One of the things I have learned in life and in family history is that there are moments. Moments that are burned into our memory. We know exactly where we were and how we felt when our first child was born, when our mother died, when our spouse was diagnosed with cancer. We also know where we were and how we felt when the Twin Towers fell, when JFK was assassinated, when Pearl Harbor was bombed.
Tonight on Timeless, the Time Team travels to Monday, March 30, 1981. It’s odd to think of it as time travel when it is an event I remember. But, it is history. And, it is one of those moments.
I remember how I felt when I learned that there had been an assassination attempt on President Ronald Reagan. It was one of the first times in my life that I had a conscious recognition that the world was not an inherently safe place. It was an awakening to the realization that chaos and fear and media can be used to manipulate the masses. It led to “grown-up” discussions on the playground and very real discussions around the dinner table.
This week the Ancestry Research Team looked into the family histories of Ronald Reagan, James Brady, Thomas Delahanty, and Tim McCarthy. We were looking for some fun or interesting story we could tell about the ancestry of one of those men. We even looked to see if we could connect one of their ancestors with the ancestors of a member of the cast. But, I kept coming back to my own memories of that day and I realized that those are the stories that need to be told.
I would give anything to know where my grandfather was, what he was doing, and what he felt on December 7, 1941 when he heard the news that Pearl Harbor had been bombed. We never talked about it. More importantly, I’d love to hear him talk about how he felt on the day he married my grandmother or held my father for the first time.
I want to know how my 3rd great-grandfather felt when he heard the news that Abraham Lincoln had been killed. Their families had associated with one another in Illinois decades earlier so he was more than just the President to them.
I would love to understand how my great-grandmother felt when she got word that her husband was being shipped off to fight in France during World War I or how she felt the day she got word that the war had ended and he would be coming home.

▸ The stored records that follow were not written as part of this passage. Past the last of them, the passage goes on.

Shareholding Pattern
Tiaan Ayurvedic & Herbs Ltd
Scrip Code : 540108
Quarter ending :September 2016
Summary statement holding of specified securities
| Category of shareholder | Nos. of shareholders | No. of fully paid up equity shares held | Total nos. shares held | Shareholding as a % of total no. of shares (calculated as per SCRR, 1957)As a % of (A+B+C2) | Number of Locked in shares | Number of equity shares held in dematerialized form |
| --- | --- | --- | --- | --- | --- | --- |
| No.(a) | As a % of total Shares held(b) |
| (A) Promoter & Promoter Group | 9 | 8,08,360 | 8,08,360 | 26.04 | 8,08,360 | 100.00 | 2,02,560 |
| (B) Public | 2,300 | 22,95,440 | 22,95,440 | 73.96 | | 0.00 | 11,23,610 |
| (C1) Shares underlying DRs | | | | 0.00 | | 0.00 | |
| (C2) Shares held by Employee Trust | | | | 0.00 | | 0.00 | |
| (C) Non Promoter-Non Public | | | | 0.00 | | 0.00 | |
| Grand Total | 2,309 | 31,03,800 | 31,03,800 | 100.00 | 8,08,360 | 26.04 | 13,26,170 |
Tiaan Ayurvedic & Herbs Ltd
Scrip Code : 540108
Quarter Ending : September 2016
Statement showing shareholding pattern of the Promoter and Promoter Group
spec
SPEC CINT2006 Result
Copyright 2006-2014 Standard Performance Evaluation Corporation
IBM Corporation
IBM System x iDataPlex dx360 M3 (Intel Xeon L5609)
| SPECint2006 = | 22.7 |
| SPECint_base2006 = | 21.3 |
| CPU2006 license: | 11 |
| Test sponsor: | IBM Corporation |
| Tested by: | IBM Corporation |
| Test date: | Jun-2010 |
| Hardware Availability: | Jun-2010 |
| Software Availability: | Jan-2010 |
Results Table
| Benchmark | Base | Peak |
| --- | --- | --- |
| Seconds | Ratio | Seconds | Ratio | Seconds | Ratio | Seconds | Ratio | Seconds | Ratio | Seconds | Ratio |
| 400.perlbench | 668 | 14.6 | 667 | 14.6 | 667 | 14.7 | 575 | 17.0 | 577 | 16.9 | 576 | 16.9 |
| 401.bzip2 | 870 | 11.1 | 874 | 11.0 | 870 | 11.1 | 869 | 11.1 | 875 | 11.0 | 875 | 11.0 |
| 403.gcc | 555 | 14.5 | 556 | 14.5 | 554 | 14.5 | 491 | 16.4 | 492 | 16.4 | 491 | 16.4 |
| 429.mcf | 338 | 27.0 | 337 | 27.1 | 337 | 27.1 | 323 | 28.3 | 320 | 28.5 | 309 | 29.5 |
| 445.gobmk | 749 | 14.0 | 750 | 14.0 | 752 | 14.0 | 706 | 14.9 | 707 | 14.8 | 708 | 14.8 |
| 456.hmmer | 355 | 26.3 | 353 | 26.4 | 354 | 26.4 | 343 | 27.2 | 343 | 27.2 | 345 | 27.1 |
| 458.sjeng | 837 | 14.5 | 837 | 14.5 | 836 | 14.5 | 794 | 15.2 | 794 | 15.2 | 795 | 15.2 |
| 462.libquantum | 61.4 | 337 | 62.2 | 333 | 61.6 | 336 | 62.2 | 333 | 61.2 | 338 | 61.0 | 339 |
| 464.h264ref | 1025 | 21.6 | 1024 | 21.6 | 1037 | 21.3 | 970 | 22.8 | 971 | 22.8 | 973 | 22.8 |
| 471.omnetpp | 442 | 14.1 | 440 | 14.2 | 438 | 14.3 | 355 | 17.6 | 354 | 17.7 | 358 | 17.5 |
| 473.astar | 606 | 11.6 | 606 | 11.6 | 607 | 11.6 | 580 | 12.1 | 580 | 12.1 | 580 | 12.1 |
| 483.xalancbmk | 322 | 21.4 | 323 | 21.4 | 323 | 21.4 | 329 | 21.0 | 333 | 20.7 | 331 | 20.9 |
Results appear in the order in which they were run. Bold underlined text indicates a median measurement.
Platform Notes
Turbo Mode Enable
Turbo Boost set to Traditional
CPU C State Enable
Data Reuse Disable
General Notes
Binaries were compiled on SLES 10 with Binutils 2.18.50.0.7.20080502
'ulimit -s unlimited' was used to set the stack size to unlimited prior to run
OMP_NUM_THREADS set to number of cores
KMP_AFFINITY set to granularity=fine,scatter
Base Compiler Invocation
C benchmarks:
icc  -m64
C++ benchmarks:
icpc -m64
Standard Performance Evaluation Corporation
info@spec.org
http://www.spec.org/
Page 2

So, tonight, as I get ready to watch another episode of what has become my favorite television show, instead of thinking about the grand history and ancestry and stories of important figures, I’m thinking about my own history. I’m thinking that I will write down how I felt in those important moments in my life, both personal and global. So that those who come after me will have first-hand accounts of the moments I have witnessed in my life. And, while I’m at it, I’m going to ask my parents to share some of their TIMELESS MOMENTS memories. Including about the day that Reagan was shot.
What TIMELESS MOMENTS in your life do you need to write about?